# [CONSIGNES]
1/ Citez textuellement le passage du texte sur la photographie au Cabinet d’arts graphiques qui commence par les mots contenant « La photographie occupe » et se termine par « du progiciel MuseumPlus. ».
2/ Énumérez les matrices de la photographie que mentionne le texte sur la photographie au Cabinet d’arts graphiques.
3/ Prolongez le texte sur la photographie au Cabinet d’arts graphiques à partir de sa dernière phrase.

La photographie occupe une place particulière au sein de la collection du Cabinet d’arts graphiques. N’ayant pas fait l’objet d’une politique d’acquisition à part entière, elle constitue une «collection cachée» à l’intérieur de celle, plus vaste, des estampes. En identifier les plus belles pièces, découvrir celles dont on ne soupçonne pas même l’existence relève ainsi, par certains aspects, du défi. C’est pourtant ce défi qui a été relevé, depuis 2011, grâce à l’exploitation des inventaires anciens et du progiciel MuseumPlus.
Dévoiler une collection
Si l’art de l’estampe s’exprime grâce à toutes sortes de matrices – bois, cuivre, pierre lithographique, etc. – servant à l’impression de belles feuilles, celui de la photographie se manifeste a priori lui aussi par l’entremise de matrices bien spécifiques – plaques métalliques, négatifs sur verre, négatifs souples, fichiers numériques, etc. – servant de point de départ à de beaux tirages. Toutefois, et c’est là l’un des intérêts du Cabinet d’arts graphiques, certaines photographies ne sont pas identifiées comme telles, parce qu’elles ne constituent pas toujours l’œuvre en soi, mais tiennent un rôle prééminent à l’intérieur d’éditions, de portfolios, de livres d’artistes ou d’éditions multiples. La photographie n’est donc pas seulement faite de tirages sur papier photosensible, mais elle peut être imprimée selon les procédés de l’héliogravure ou ceux de l’imprimerie, comme l’offset. Ces pièces-là sont à considérer, non comme de la photographie au sens classique du terme, mais plutôt comme des «œuvres photographiques». Or, même sous ce terme générique, elles n’ont pas toujours été reconnues et donc répertoriées comme telles. Par conséquent, l’identification de ces œuvres a fait, et fait encore, l’objet d’une recherche spécifique, révélant combien l’inventaire s’avère précieux pour tout projet lié à la mise en valeur d’un patrimoine.

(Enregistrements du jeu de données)
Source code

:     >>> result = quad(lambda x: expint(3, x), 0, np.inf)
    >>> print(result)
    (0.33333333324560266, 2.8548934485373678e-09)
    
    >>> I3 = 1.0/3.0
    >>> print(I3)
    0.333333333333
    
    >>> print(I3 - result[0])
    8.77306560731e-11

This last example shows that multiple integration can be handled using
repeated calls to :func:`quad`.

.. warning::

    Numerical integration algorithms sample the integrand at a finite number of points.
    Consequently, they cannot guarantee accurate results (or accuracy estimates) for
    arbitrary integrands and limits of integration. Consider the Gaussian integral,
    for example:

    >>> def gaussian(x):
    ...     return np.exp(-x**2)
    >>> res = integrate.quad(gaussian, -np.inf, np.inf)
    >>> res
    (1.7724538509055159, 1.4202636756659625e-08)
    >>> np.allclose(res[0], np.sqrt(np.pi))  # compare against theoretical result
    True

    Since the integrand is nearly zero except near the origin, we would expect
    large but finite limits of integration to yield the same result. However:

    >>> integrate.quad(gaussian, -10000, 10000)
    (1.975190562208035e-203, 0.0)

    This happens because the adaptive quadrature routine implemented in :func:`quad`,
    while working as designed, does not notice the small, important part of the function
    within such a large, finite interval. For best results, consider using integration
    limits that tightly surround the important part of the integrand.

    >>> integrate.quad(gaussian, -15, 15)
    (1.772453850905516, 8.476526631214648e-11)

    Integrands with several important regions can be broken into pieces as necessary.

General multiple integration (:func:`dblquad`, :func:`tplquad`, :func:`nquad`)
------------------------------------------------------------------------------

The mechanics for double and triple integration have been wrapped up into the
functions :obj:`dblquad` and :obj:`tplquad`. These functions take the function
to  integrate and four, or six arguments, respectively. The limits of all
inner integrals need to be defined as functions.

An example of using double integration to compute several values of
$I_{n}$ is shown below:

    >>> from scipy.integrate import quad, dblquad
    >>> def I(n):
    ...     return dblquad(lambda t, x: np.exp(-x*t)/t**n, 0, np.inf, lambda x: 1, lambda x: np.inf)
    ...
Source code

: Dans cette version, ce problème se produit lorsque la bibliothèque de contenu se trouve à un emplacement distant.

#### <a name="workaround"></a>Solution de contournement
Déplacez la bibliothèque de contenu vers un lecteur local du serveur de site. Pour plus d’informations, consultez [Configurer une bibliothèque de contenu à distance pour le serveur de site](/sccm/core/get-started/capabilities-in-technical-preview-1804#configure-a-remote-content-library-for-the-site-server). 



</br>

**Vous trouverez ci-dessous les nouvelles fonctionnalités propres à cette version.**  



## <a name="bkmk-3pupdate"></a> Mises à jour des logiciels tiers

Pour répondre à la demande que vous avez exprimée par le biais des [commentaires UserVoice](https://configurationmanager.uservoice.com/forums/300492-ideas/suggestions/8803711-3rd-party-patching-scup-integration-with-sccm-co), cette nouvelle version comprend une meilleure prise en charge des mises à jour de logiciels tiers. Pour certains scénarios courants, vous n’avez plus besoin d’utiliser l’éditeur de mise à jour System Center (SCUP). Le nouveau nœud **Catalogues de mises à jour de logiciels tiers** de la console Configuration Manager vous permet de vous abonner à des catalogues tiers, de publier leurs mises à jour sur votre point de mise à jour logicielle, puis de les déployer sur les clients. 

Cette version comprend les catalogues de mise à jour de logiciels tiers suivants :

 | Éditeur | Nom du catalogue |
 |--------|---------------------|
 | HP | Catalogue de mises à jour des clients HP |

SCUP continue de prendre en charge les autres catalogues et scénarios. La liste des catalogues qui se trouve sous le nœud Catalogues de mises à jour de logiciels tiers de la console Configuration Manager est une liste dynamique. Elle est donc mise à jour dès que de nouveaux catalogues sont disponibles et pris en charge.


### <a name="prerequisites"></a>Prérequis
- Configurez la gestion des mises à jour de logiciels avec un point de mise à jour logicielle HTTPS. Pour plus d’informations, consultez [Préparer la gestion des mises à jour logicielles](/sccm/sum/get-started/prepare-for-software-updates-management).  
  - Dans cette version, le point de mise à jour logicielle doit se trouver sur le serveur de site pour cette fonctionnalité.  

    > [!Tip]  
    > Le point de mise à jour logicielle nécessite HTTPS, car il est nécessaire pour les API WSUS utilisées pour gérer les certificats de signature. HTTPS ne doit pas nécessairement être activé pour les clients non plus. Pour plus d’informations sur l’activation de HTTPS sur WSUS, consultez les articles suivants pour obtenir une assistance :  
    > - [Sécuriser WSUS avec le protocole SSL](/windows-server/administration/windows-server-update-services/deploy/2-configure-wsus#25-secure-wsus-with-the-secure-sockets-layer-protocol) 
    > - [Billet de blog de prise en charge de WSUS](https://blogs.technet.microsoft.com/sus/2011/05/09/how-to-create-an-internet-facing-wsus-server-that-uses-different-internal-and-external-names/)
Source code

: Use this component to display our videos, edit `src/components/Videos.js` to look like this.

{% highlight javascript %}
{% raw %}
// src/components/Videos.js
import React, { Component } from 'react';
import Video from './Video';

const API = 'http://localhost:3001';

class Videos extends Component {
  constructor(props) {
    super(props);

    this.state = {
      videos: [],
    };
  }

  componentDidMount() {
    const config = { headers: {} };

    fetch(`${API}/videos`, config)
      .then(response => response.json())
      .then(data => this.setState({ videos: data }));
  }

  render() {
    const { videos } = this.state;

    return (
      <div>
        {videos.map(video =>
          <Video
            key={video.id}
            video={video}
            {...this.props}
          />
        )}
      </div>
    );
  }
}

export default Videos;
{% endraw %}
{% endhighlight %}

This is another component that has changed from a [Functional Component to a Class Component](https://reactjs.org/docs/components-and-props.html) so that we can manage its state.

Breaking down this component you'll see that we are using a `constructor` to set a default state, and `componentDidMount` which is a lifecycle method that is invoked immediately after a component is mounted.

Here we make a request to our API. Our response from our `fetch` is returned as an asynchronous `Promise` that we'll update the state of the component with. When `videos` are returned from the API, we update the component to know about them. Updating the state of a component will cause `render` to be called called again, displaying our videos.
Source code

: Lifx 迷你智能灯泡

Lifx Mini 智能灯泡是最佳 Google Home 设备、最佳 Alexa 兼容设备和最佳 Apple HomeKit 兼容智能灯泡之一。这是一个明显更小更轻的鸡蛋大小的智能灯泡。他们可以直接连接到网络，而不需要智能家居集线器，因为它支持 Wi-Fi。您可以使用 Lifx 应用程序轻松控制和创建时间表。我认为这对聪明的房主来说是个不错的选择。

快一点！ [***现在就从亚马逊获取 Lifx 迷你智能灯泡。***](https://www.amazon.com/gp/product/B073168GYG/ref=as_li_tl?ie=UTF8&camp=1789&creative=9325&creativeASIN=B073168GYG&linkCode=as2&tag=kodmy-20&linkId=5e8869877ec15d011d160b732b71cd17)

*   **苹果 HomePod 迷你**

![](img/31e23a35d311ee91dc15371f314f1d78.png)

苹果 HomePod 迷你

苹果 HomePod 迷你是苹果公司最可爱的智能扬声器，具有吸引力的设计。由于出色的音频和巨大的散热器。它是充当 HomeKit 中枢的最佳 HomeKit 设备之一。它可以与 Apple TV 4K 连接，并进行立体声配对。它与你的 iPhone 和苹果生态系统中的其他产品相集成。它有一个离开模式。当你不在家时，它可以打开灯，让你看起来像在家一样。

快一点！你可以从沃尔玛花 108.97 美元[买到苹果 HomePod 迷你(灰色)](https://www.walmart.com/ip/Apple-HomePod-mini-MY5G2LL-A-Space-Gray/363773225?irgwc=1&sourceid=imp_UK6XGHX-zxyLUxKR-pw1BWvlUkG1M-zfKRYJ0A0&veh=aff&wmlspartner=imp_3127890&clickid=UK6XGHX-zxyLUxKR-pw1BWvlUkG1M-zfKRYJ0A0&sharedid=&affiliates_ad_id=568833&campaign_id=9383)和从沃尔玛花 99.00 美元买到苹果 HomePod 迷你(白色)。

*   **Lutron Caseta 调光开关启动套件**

# [RÉPONSES]
1/
La photographie occupe une place particulière au sein de la collection du Cabinet d’arts graphiques. N’ayant pas fait l’objet d’une politique d’acquisition à part entière, elle constitue une «collection cachée» à l’intérieur de celle, plus vaste, des estampes. En identifier les plus belles pièces, découvrir celles dont on ne soupçonne pas même l’existence relève ainsi, par certains aspects, du défi. C’est pourtant ce défi qui a été relevé, depuis 2011, grâce à l’exploitation des inventaires anciens et du progiciel MuseumPlus.

2/ plaques métalliques, négatifs sur verre, négatifs souples, fichiers numériques

3/
Cet ensemble photographique, pour ainsi dire «invisible à l’œil nu», a été mis au jour grâce à une étude approfondie de l’inventaire existant, ainsi qu’à une consultation des œuvres dans les réserves. Au fil des mois, la remarquable collection qui dormait au sein du Cabinet d’arts graphiques s’est petit à petit dévoilée. Ce fonds, bien que quantitativement modeste, démontre que la photographie a non seulement contribué et participé aux grands mouvements artistiques du XXe siècle, mais s’est également affirmée comme un art à part entière depuis son invention en 1839.
Cette investigation ne pouvait être menée que conjointement par le pôle Beaux-arts et le secteur Inventaire et documentation scientifique du musée, et grâce à un réel partage des connaissances et des compétences. Il a ainsi été possible, dès le début des travaux, de s’accorder sur une définition de la photographie qui tiendrait compte de l’hétérogénéité des œuvres, et de considérer celles-ci d’un point de vue plus large. Telle une chasse aux papillons rares, et afin de ne manquer aucun spécimen, il a été décidé que serait prise en considération toute œuvre réalisée avec un appareil photographique, quel que soit le support sur lequel aura été fixé l’image, l’instrument de travail de l’artiste l’emportant ainsi sur tout autre critère technique.
Toutefois, comment repérer ces «papillons rares» au sein d’une collection d’estampes, de multiples et d’éditions estimée à plus de 300’000 pièces, sachant que les anciens inventaires pouvaient ne pas avoir indiqué leur présence et que certains fonds anciens n’avaient pas encore été inventoriés? Il a fallu procéder par étapes, en partant de l’existant: l’examen de l’ancien fichier papier a constitué la première de ces étapes.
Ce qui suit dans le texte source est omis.